一方、南半球は夏真っ盛りということになりますが、真夏の南半球にも日本の真冬と同じくらい寒いところがあります。南極です。
南極にある昭和基地の1月の平均気温は氷点下0.8度で、青森市の1月の平均気温(氷点下0.9度)とだいたい同じです。昭和基地は、今から50年以上前の1957年1月29日、第1次南極地域観測隊によって開設されました。
それ以来、気温や風などの気象観測のほか、超高層物理学、雪氷学、固体地球物理学、生物学、医学など様々な分野の研究が、昭和基地で続けられています。
大陸では内陸に行くほど気温が下がりやすいという特徴があるため、南極大陸から沖に4キロ離れた東オングル島という島にある昭和基地は、内陸部に比べると、まだ気温は高く、また風も弱いため、気候的に恵まれているといえるでしょう。

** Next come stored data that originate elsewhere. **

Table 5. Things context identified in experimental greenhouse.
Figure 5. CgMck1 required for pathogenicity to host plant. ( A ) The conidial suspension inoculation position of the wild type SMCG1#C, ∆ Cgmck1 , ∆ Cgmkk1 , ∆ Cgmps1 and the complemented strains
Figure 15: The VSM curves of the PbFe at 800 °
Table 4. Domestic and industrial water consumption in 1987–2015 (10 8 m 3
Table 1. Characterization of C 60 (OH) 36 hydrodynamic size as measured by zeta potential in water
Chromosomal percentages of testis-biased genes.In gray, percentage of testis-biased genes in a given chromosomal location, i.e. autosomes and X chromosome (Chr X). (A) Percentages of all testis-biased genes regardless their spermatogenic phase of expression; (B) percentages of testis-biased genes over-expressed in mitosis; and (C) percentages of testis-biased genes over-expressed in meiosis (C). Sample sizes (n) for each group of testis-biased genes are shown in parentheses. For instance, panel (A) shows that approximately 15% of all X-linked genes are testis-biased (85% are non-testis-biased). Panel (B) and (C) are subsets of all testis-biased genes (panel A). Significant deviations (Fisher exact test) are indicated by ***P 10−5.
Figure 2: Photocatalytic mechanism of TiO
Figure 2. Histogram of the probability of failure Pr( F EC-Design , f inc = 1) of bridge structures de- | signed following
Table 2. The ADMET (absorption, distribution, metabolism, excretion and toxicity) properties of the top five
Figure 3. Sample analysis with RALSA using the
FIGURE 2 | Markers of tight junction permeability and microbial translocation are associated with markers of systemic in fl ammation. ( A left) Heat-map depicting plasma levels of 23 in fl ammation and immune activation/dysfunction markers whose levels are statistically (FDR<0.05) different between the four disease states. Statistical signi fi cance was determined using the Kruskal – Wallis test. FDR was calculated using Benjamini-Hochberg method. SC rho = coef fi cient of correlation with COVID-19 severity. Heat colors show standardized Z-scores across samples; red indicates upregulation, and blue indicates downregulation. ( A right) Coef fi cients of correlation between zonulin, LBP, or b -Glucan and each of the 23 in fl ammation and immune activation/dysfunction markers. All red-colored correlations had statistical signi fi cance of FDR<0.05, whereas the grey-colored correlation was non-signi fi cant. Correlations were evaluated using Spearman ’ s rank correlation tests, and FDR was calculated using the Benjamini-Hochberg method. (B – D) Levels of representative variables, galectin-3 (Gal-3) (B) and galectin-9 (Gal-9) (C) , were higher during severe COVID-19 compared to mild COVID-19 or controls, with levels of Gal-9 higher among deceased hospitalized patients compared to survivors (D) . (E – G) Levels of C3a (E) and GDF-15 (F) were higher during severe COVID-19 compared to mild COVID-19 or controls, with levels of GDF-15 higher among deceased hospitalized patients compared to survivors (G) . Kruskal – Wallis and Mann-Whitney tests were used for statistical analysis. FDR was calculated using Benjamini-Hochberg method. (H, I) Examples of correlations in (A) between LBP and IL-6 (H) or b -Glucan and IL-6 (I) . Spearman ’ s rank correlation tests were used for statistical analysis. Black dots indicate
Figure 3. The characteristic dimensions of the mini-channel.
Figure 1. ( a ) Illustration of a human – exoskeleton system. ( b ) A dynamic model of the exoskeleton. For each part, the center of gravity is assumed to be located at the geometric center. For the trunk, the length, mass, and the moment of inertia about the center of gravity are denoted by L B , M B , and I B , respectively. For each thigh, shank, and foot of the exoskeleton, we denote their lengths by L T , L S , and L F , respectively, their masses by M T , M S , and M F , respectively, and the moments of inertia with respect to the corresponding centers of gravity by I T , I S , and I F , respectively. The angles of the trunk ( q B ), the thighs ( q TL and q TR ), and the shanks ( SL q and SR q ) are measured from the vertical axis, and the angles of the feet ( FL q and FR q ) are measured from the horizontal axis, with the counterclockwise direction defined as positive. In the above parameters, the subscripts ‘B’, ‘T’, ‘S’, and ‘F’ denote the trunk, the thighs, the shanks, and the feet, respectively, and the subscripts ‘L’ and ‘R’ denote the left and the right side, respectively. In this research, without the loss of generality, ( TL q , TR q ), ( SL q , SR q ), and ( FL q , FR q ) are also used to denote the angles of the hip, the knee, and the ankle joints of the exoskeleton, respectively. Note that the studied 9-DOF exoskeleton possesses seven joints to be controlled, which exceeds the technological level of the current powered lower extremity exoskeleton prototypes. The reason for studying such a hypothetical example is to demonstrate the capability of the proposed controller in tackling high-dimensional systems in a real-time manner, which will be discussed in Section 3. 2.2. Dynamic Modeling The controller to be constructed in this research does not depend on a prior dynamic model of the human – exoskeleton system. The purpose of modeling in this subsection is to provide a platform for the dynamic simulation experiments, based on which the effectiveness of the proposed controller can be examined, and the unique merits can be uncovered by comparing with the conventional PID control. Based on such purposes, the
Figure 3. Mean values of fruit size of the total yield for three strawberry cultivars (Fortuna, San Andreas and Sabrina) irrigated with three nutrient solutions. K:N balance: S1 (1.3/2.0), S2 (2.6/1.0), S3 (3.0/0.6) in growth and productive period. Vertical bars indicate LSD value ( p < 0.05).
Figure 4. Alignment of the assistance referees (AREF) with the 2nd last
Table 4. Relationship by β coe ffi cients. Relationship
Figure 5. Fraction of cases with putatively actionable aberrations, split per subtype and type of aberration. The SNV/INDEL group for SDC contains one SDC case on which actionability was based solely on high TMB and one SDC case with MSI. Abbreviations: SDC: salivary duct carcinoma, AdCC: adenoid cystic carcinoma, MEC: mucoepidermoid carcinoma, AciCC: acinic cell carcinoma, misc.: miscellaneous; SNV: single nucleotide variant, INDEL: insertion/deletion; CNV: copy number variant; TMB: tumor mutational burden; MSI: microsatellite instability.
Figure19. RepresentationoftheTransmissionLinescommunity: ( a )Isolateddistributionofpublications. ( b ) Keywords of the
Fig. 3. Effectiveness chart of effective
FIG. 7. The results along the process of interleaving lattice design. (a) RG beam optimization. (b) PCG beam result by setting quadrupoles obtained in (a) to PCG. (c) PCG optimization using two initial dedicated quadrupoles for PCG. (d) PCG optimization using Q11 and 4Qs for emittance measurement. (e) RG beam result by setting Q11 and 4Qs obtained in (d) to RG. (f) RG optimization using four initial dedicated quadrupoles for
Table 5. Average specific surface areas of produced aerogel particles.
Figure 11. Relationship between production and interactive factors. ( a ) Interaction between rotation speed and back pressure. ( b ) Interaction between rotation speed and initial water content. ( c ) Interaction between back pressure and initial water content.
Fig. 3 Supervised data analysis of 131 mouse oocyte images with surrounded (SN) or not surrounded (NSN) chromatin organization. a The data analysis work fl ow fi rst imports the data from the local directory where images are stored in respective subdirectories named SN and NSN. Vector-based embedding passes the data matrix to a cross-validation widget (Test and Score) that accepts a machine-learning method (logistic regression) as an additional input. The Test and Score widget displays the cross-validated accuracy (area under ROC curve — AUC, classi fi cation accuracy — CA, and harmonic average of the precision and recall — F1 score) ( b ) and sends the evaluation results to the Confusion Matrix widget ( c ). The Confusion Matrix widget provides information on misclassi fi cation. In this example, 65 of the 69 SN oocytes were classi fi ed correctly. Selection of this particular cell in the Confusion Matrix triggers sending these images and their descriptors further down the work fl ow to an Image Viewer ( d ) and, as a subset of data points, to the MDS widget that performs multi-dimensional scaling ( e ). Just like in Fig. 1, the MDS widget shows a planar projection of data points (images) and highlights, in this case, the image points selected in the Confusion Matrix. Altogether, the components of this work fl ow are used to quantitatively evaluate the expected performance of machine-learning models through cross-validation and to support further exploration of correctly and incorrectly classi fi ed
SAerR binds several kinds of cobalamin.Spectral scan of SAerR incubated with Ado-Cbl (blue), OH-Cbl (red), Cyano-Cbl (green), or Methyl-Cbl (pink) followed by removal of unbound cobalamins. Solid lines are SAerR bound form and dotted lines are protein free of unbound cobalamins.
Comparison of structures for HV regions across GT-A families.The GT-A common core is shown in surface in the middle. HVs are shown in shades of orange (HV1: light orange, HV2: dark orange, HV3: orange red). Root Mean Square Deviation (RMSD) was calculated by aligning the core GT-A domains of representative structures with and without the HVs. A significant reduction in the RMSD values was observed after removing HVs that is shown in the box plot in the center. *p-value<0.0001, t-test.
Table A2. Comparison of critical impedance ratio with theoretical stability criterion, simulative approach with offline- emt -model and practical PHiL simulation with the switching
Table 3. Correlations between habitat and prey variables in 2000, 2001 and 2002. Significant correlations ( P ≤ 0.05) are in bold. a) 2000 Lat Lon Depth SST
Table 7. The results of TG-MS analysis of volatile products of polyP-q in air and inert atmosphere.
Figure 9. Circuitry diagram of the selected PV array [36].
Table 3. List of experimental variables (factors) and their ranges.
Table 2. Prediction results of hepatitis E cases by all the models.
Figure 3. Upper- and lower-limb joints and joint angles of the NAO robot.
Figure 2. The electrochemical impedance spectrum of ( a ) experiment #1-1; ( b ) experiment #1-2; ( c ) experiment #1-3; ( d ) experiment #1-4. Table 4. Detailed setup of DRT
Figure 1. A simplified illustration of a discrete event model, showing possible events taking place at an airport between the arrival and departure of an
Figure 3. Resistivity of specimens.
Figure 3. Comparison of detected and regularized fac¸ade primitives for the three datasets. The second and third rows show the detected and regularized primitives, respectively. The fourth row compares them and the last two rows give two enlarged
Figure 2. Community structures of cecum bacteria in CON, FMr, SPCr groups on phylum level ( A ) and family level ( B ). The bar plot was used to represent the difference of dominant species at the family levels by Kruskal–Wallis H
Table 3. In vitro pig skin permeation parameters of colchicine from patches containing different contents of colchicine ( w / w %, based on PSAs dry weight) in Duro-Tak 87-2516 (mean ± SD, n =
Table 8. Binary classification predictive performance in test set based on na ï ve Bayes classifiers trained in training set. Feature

ただし、沿岸部であるために低気圧の影響を受けやすく、ブリザードと呼ばれる極地特有の雪のあらしに見舞われる日もあり、厳しい環境下にあることは変わりないようです。
お天気豆知識(2025年01月28日(火))


南極には昭和基地をはじめ各国の基地があり、そこでは定常的に気象の観測がなされています。
これらの豊富な観測データから、同じ南極大陸でも観測地による気候の違いを知ることができます。
沿岸部に位置している昭和基地の年平均気温は、氷点下10.4度です。一方、内陸に位置し、標高3500メートルくらいにあるロシアのボストーク基地では、年平均気温が氷点下55.2度と、想像すらできないほどの低温です。
また、過去に観測された最低気温の記録を比べてみても、昭和基地は1982年9月4日の氷点下45.3度が記録であるのに対し、ボストーク基地では、1983年7月21日に氷点下89.2度という気温が観測され、これは、地球上で観測された最も低い気温です。
南極は世界で最も寒いところというイメージがありますが、同じ南極でも場所によって寒さに違いがあるのですね。